Chapter 3. Document Type Shell Tutorial

Goal: Define a document type shell that omits domains you don't want and integrates a third-party domain you do want.

Most, if not all, production uses of DITA require the creation of document type shells. Fortunately, it's easy to do.

Document type shells serve to integrate vocabulary and constraint modules into a working DTD or XSD document that can be used to validate documents that should conform to the document type.

Often the only thing you need to do to configure your DITA environment is create document type shells, at least initially. For example, it is likely your writers do not need all the domains defined by the DITA standard and included in the OASIS-provied document type shells. You may also want to allow the nesting of different topic types or similar configurations that do not, themselves, require new specialization or constraint modules.

In a production DITA environment (meaning one where you will be doing real work as opposed to simply evaluating DITA technology) you should always create local shells even if you have no immediate need to impose constraints, adjust domain usage, or do specialization.

The reason for this requirement to create local document type shells is that as soon as you do need to do any of these things (and you will, sooner rather than later), you must have local document type shells. If you have not created local shells in advance, then any existing documents will have to be modified to point to the new shells you must now create. That could be a very disruptive change depending on how your documents are managed and which tools you are using to manage and author them.

Much better to set up your local shells first, get the configuration and deployment details worked out, and then you don't have to worry about future requirements that will require changes to the shells because you can modify the shells themselves without the need to modify existing documents (because the DTD or XSD pointers in the documents don't need to change in that case).

The overall process for creating a document type shell is:
  1. Find an existing shell that is close to what you want to end up with and copy it to a new location.
  2. Add or remove references to constraint or vocabulary modules as needed.
  3. Assign an appropriate public identifier or URN for the new shell.
  4. Deploy the new shell so that it is available to authors and processing components

The details of public ID or URN assignment and deployment depend on what specific tools you are using. In the case of the Open Toolkit, the best thing to do is to package the shell as part of a Toolkit plugin that contains an entity resolution catalog entry for the shell (which serves to assign the public identifier) and integrates the catalog into the Toolkit's master catalog (which serves to deploy the shell, making it available to anything that uses the Toolkit, including the Toolkit itself).

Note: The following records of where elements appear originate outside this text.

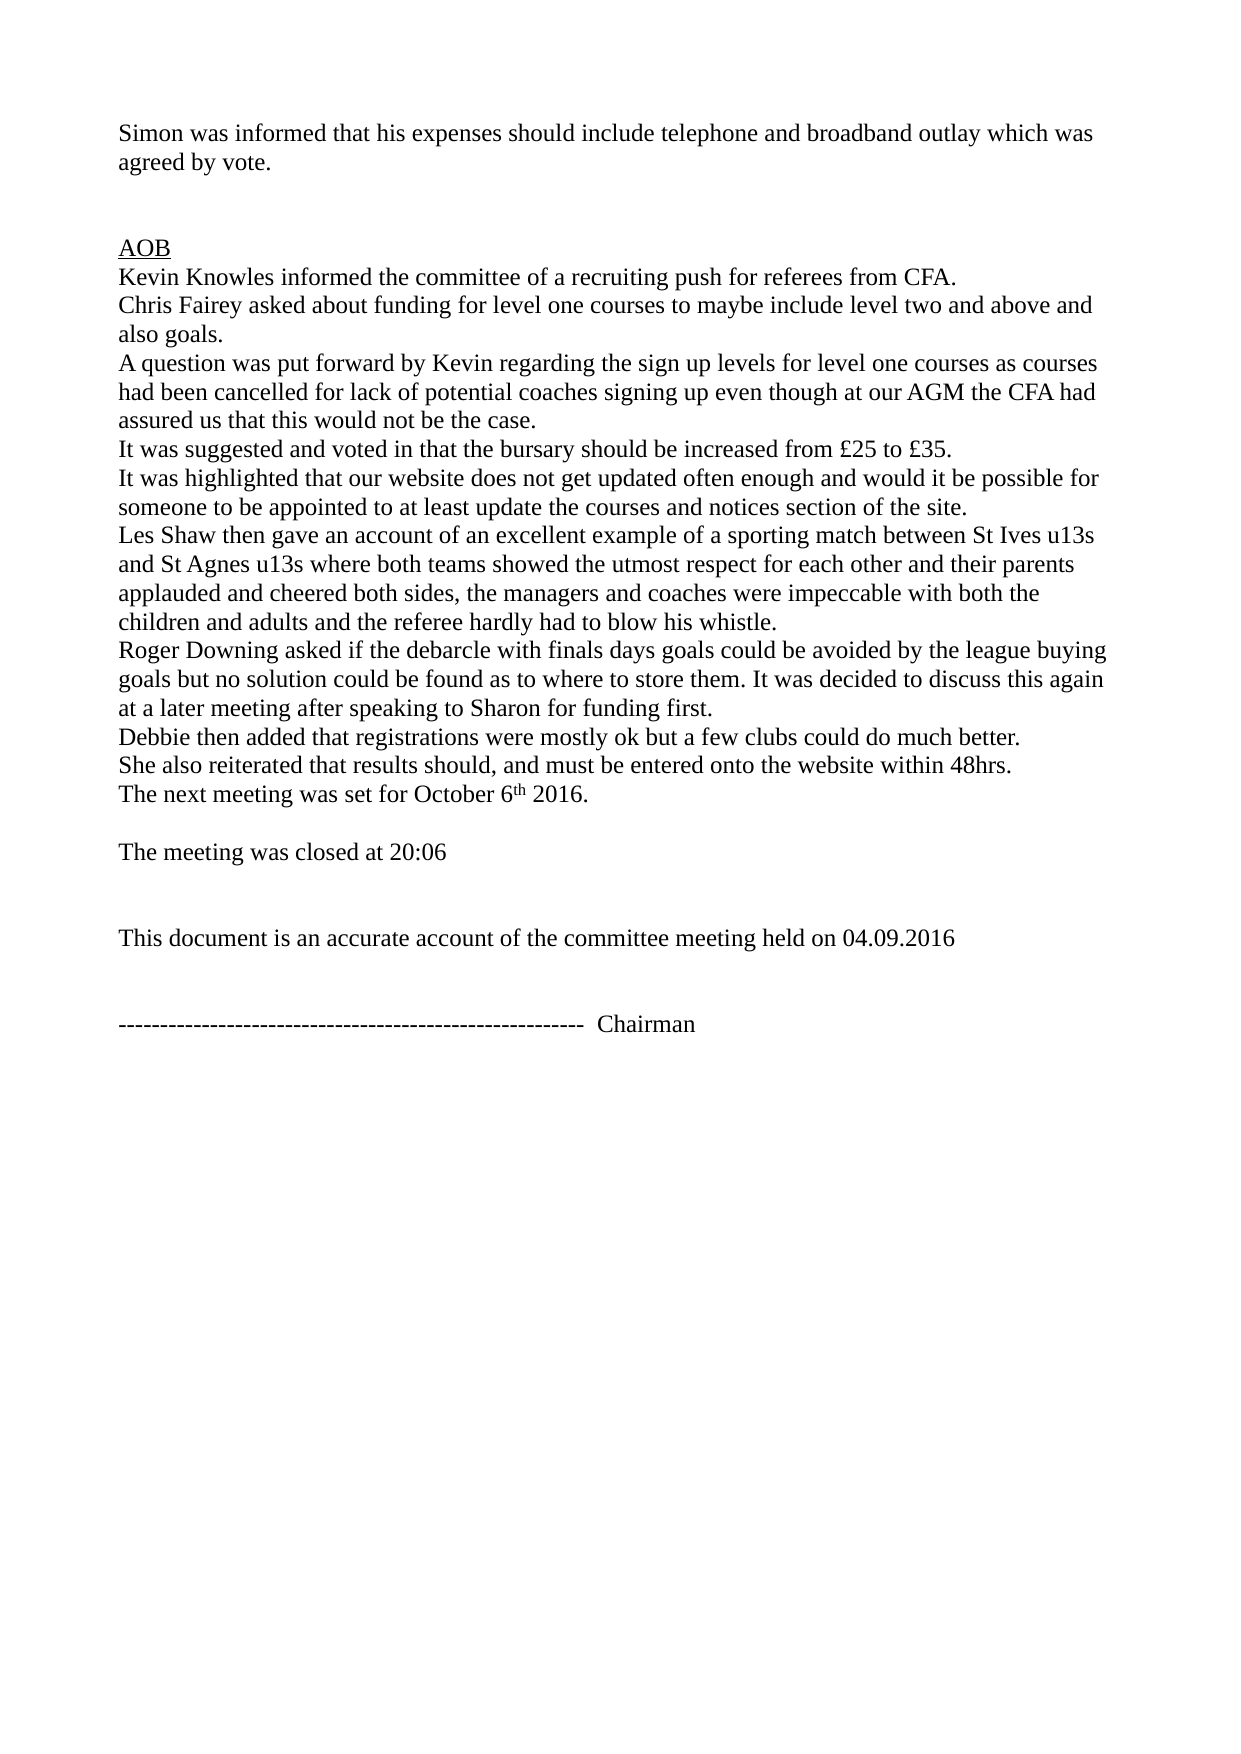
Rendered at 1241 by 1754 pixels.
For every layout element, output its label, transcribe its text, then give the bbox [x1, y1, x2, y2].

text The next meeting was set for October 6th 2016. [118, 779, 1122, 808]
text Debbie then added that registrations were mostly ok but a few clubs could do much better. [118, 722, 1122, 751]
text Chris Fairey asked about funding for level one courses to maybe include level two and above and also goals. [118, 291, 1122, 348]
text A question was put forward by Kevin regarding the sign up levels for level one courses as courses had been cancelled for lack of potential coaches signing up even though at our AGM the CFA had assured us that this would not be the case. [118, 348, 1122, 434]
text It was suggested and voted in that the bursary should be increased from £25 to £35. [118, 434, 1122, 463]
text Les Shaw then gave an account of an excellent example of a sporting match between St Ives u13s and St Agnes u13s where both teams showed the utmost respect for each other and their parents applauded and cheered both sides, the managers and coaches were impeccable with both the children and adults and the referee hardly had to blow his whistle. [118, 521, 1122, 636]
text She also reiterated that results should, and must be entered onto the website within 48hrs. [118, 751, 1122, 779]
text AOB [118, 233, 1122, 262]
text This document is an accurate account of the committee meeting held on 04.09.2016 [118, 923, 1122, 952]
text Roger Downing asked if the debarcle with finals days goals could be avoided by the league buying goals but no solution could be found as to where to store them. It was decided to discuss this again at a later meeting after speaking to Sharon for funding first. [118, 636, 1122, 722]
text The meeting was closed at 20:06 [118, 837, 1122, 866]
text -------------------------------------------------------- Chairman [118, 1009, 1122, 1038]
text Kevin Knowles informed the committee of a recruiting push for referees from CFA. [118, 262, 1122, 291]
text It was highlighted that our website does not get updated often enough and would it be possible for someone to be appointed to at least update the courses and notices section of the site. [118, 463, 1122, 521]
text Simon was informed that his expenses should include telephone and broadband outlay which was agreed by vote. [118, 118, 1122, 176]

(There is an implicit message here, which is that tools that depend on the Toolkit tend to simplify the overall task of DITA system configuration and maintenance by limiting the number of system components that have to be created or updated to reflect a change to vocabulary components. This is one reason that OxygenXML, in particular, serves as an effective DITA development and authoring environment: it uses the Toolkit directly to access all DITA-related vocabulary components. This, coupled with Oxygen's built-in specialization awareness, means that you can deploy your local shells, constraint modules, and vocabulary modules to one place and all DITA editing and processing through Oxygen just works.)